Давид покачал головой. Приговор не произвел на него никакого впечатления. Он посмотрел на Высокочтимого со смешанным чувством ужаса и жалости.
— Смерть меня не пугает, — сказал он, блеснув глазами. — Для меня это безразлично. Но вы собираетесь убить не только меня, но и самого себя, и всех вам подобных. Вы обречены. Я был вашим единственным шансом на спасение. Я хотел вам помочь вновь стать людьми — это и есть моя ошибка. Вы уже не люди, вы уже ничто. Вы порвали с прошлым и вы отказываетесь от будущего, чтобы своими кротовыми глазами, не выносящими света, любоваться вечным настоящим. Вы упрекаете меня за то, что я вас презираю. О-о, да, теперь я вас действительно презираю больше, чем когда-либо. Потому что вы отреклись от крови, текущей в ваших жилах, от крови своих отцов, своих предков.

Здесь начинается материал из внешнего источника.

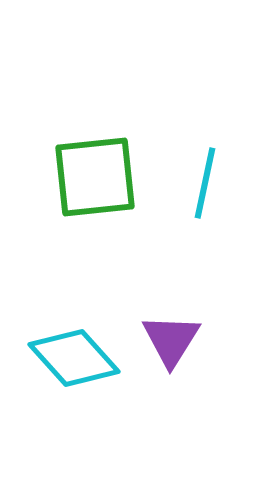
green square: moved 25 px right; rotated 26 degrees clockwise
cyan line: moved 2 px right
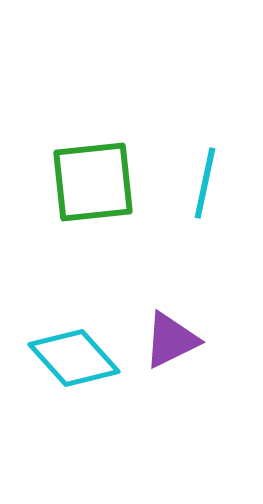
green square: moved 2 px left, 5 px down
purple triangle: rotated 32 degrees clockwise
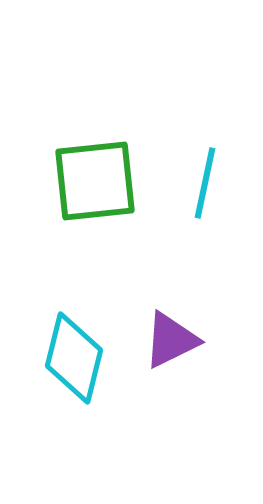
green square: moved 2 px right, 1 px up
cyan diamond: rotated 56 degrees clockwise
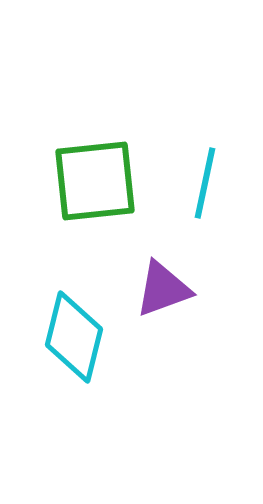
purple triangle: moved 8 px left, 51 px up; rotated 6 degrees clockwise
cyan diamond: moved 21 px up
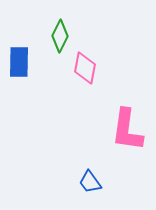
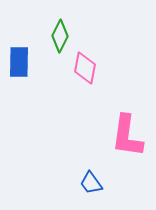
pink L-shape: moved 6 px down
blue trapezoid: moved 1 px right, 1 px down
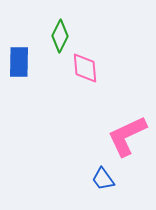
pink diamond: rotated 16 degrees counterclockwise
pink L-shape: rotated 57 degrees clockwise
blue trapezoid: moved 12 px right, 4 px up
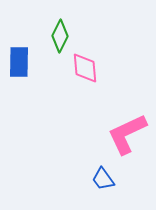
pink L-shape: moved 2 px up
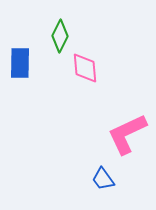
blue rectangle: moved 1 px right, 1 px down
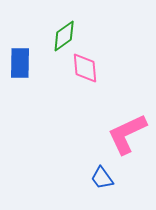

Вы надругались над тем, что издревле передавалось от поколения к поколению как самое ценное из всего, чем когда-либо владел человек. Это называется верой, стремлением, доверием… Нет у вас больше ни веры, ни стремлений, ни доверия! Вы ограничили свой мир крысиными норами, потому что вы всего боитесь и уже не способны бороться. Да, и среди представителей моего человечества были подобные вам, которые отказывались от борьбы и со всем покорно мирились, довольствовались своей жалкой, убогой жизнью и не осмеливались выйти за пределы своего ничтожного существования… С момента появления на свет они прежде всего спешили застраховать свою жизнь и умирали так же бесцветно, как и жили. Но не эти люди создали мир. Мой мир! Его создавали другие, те, кто искал и находил решения, кто боролся, кто умел и не боялся жертвовать, кто натыкался на невозможное и ногтями скреб стену, которую природа возводила между собой и ними. Я — один из них. Беда в том, что таких людей в ваших общинах нет. В мое время была поговорка: «Когда топят собаку, топят и ее блох». Так вот, это — именно про вас. Машунга дает вам энергию, и этого вам достаточно для вашей убогой жизни паразитов. И если я уничтожу машунгу, то прощай энергия, прощай жалкая повседневная рутина, прощайте старые привычки. Вам придется расстаться с этой гадостью и, начав с нуля, искать, находить, бороться. Но вы не хотите, вы уже не хотите этого! Потому что вы уничтожили в себе все человеческое. Потому что вы предпочитаете тихо утонуть, подобно блохам, тонущим вместе с собакой!
Давид глубоко вздохнул и указал рукой на Высокочтимого.
— Перед лицом всего мира я обвиняю вас в насаждении всей той мерзости, которую вы защищаете своими никому не нужными законами. Вы превозносите ум? Но любой, кто осмелится восстать против ваших идей, обвиняется в ереси, и я не уверен, что вы не приговариваете к изгнанию в шатангу всех, кто критикует ваши принципы. Вам это так просто сделать! Вы — стена, Альб, стена глупости и одержимости.
Среди присутствующих почувствовалось волнение, послышались возмущенные голоса. Поведение толпы становилось все более угрожающим.
— Запомните, Альб, и вы все запомните, — успел крикнуть Давид, пока охранники тащили его под руки, — для вас нет выхода стадо кротов, нет для вас выхода… В подобных условиях не может выжить ни одна цивилизация… Ни одна!.. Ни одна!…
Он позволял себя тащить, не оказывая сопротивления, и вдруг увидел не очень глубокую, но широкую яму. Его тащили к ней. Он увидел кучи камней, сложенных в пирамиды вокруг ямы.
Он понял: его приговорили к смертной казни путем лапидации — забрасывания камнями.
Прежде, чем спрыгнуть в яму, он оглянулся и увидел Забелу, шедшую рядом с отцом. В ее глазах не было ни слез, ни любви, с ее лица исчезла нежная улыбка. Сейчас оно напоминало застывшую маску, на которой лежала печать безразличия. Она тоже замкнулась в себе, она вновь присоединилась к своей расе, той ко всему равнодушной расе, для которой все человеческие чувства, в том числе и любовь, имели преходящую, мимолетную ценность.
Альб нашел точное определение: это было совсем иное дело…
Давид упал в яму и в последнем порыве гнева повернулся к Высокочтимому.